**GIVEN TEXT:**
::::::::::

# Made my own Kindle notebook



## PG4003 (Patricia) (Jan 30, 2010)

This is the third cover/notebook I've made since I got my Kindle about 10 days ago. Since I'm retired and stay home most of the time, I really can't justify spending big dollars on something to carry it in. I researched on the internet and found different patterns and actually used parts of different ones and came up with this. It's very protective, since I cut apart an old 3-ring binder I had sitting around, and used the stiff board from that. I'm very happy with it! I just got the Pink Tranquility skin a couple of days ago and wanted to design something around it.

Patricia


----------



## gibsongirl (Jan 1, 2010)

Wow, that's neat!  I love that people here are so creative


----------



## eldereno (Dec 27, 2009)

Very cool!  So beautiful!  What a wonderful job you did!


----------



## kwajkat (Nov 6, 2008)

That is a neat idea. I like how the skin ties into the cover.


----------



## cheerio (May 16, 2009)

::::::::::

**GIVEN RECORDS:**
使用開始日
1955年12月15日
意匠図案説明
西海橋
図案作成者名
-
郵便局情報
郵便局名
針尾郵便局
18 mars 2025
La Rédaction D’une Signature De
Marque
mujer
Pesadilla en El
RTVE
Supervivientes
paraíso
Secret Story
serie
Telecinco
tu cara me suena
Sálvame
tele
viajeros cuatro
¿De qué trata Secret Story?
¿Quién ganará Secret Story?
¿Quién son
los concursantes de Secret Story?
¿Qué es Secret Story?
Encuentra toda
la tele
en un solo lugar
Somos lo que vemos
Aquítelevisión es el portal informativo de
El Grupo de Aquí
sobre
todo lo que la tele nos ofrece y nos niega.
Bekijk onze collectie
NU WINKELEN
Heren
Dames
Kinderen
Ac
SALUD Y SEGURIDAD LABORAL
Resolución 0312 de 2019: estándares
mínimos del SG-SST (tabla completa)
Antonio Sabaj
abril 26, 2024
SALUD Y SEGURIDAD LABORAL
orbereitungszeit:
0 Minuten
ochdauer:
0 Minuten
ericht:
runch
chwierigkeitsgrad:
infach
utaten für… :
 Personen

::::::::::

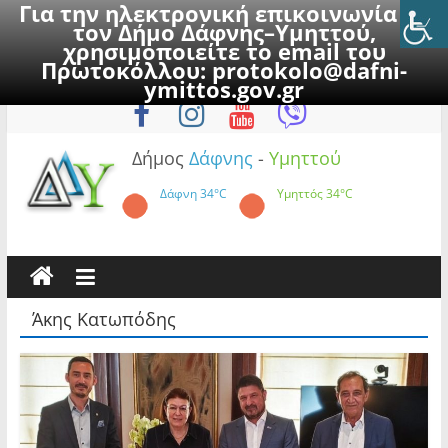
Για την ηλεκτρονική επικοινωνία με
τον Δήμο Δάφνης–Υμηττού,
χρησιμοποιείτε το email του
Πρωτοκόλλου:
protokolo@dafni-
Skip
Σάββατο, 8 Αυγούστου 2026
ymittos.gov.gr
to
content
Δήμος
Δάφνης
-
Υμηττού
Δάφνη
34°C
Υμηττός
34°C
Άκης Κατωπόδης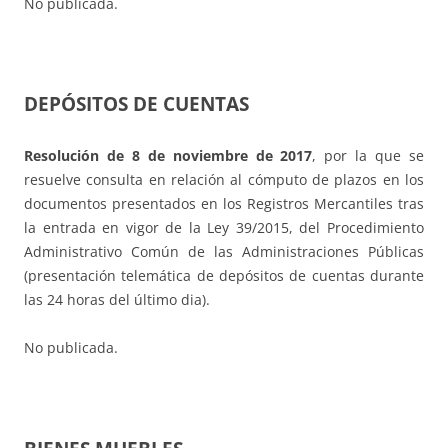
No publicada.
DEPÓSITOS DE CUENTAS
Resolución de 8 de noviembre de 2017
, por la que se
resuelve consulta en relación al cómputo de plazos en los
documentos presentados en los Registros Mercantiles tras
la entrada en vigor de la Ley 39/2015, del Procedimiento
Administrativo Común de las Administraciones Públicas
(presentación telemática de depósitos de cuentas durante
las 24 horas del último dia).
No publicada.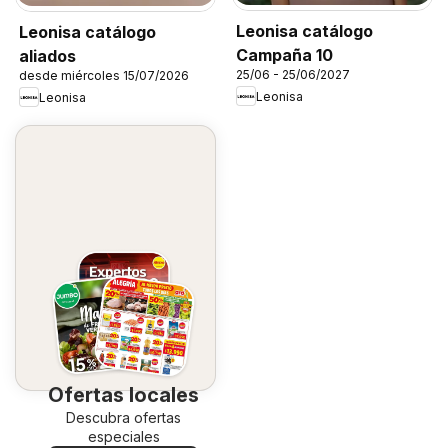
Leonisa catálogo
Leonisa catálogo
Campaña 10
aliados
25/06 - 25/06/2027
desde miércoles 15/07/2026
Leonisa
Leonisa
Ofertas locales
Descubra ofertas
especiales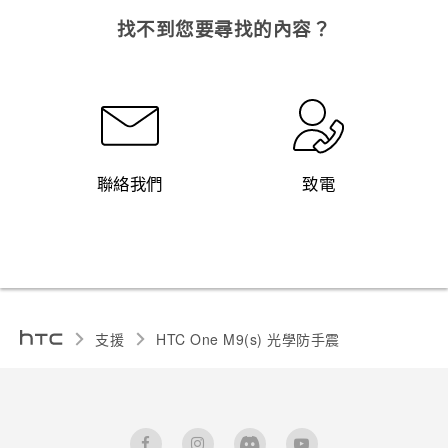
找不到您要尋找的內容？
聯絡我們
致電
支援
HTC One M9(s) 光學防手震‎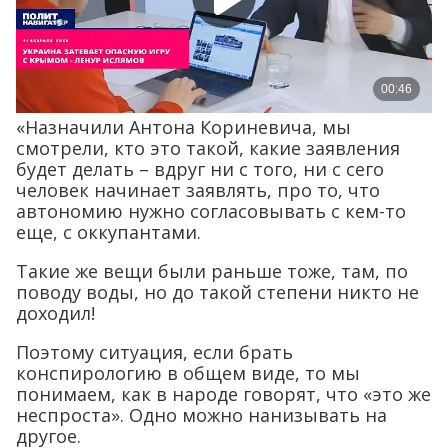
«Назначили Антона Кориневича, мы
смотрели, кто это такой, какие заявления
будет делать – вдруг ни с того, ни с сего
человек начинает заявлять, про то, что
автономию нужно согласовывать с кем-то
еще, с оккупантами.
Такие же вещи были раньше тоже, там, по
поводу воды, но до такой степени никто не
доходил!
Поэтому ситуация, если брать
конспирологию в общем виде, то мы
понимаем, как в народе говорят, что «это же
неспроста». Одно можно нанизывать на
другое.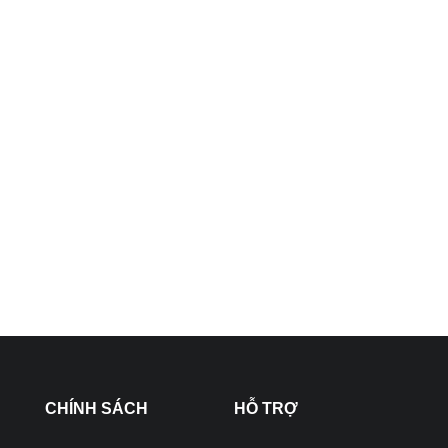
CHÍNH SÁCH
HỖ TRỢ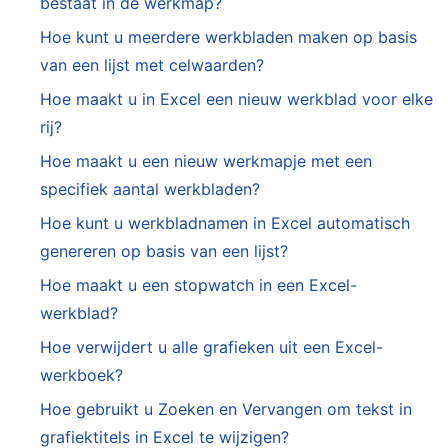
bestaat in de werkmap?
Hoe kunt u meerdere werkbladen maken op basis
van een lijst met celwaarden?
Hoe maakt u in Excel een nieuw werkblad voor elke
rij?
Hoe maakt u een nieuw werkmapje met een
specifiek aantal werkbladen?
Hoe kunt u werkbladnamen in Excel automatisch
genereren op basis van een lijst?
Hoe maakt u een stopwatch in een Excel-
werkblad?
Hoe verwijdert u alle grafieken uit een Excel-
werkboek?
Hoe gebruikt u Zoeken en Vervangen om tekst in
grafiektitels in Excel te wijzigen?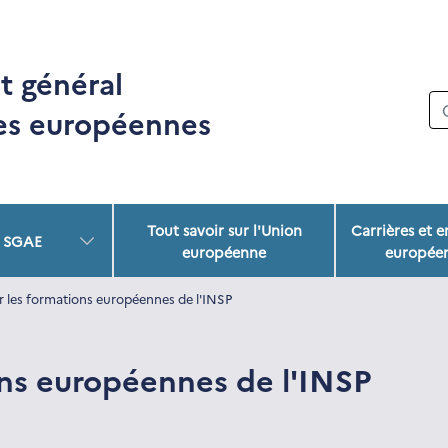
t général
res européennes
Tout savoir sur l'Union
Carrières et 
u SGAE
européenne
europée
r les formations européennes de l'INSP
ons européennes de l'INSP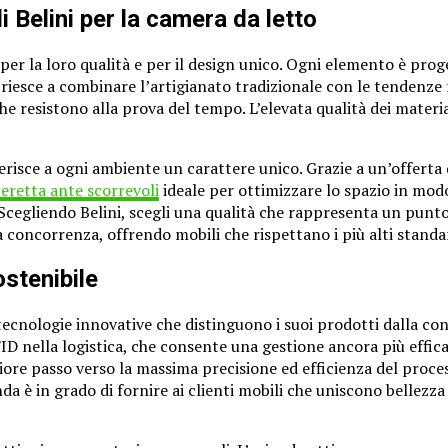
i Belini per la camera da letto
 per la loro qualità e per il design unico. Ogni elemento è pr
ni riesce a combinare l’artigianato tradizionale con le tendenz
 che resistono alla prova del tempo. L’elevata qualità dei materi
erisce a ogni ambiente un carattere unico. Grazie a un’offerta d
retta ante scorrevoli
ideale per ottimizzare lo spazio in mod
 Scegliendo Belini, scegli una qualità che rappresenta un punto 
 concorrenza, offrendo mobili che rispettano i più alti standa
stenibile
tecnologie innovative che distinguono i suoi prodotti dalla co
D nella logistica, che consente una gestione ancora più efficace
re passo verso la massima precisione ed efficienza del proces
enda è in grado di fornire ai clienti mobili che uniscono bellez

::::::::::

**PROBLEM TO WORK ON:** Carry on the homemade Kindle cover thread from its final line. The data above is separate from the Kindle cover thread.

**TASK RESPONSE:**
great idea, so crafty


----------



## skookum (Feb 11, 2010)

very nice work! I need to go through this entire thread to see if a cover exists that can meet my needs. It's either that or design it myself like you did.


----------



## Dana (Dec 4, 2009)

Beautiful!  You did a great job.  I love the interior fabric and your skin!


----------



## ayuryogini (Jan 3, 2010)

That is SOOOO Beautiful!!!
I especially love the interior fabric with the skin that you chose, very restful and peaceful.
Well done...


----------



## CegAbq (Mar 17, 2009)

I'm very impressed - great job.


----------



## TechBotBoy (Jan 25, 2010)

Brilliant - thanks a bunch ! 

          - Tbb


----------



## susie539 (Dec 31, 2009)

Very beautiful, you have a lot of talent.


----------



## Anne (Oct 29, 2008)

Very pretty I love it.


----------



## SunshineTart (Feb 17, 2010)

Thats very pretty!  I made my own from a 3 ring binder.  I have a post with pictures as well. 

I am waiting to make my second and third so that I can spread them out! lol

But I definitely know that one of them will be fabric!


----------



## PhillipA82 (Dec 20, 2009)

Looks great


----------



## cheerio (May 16, 2009)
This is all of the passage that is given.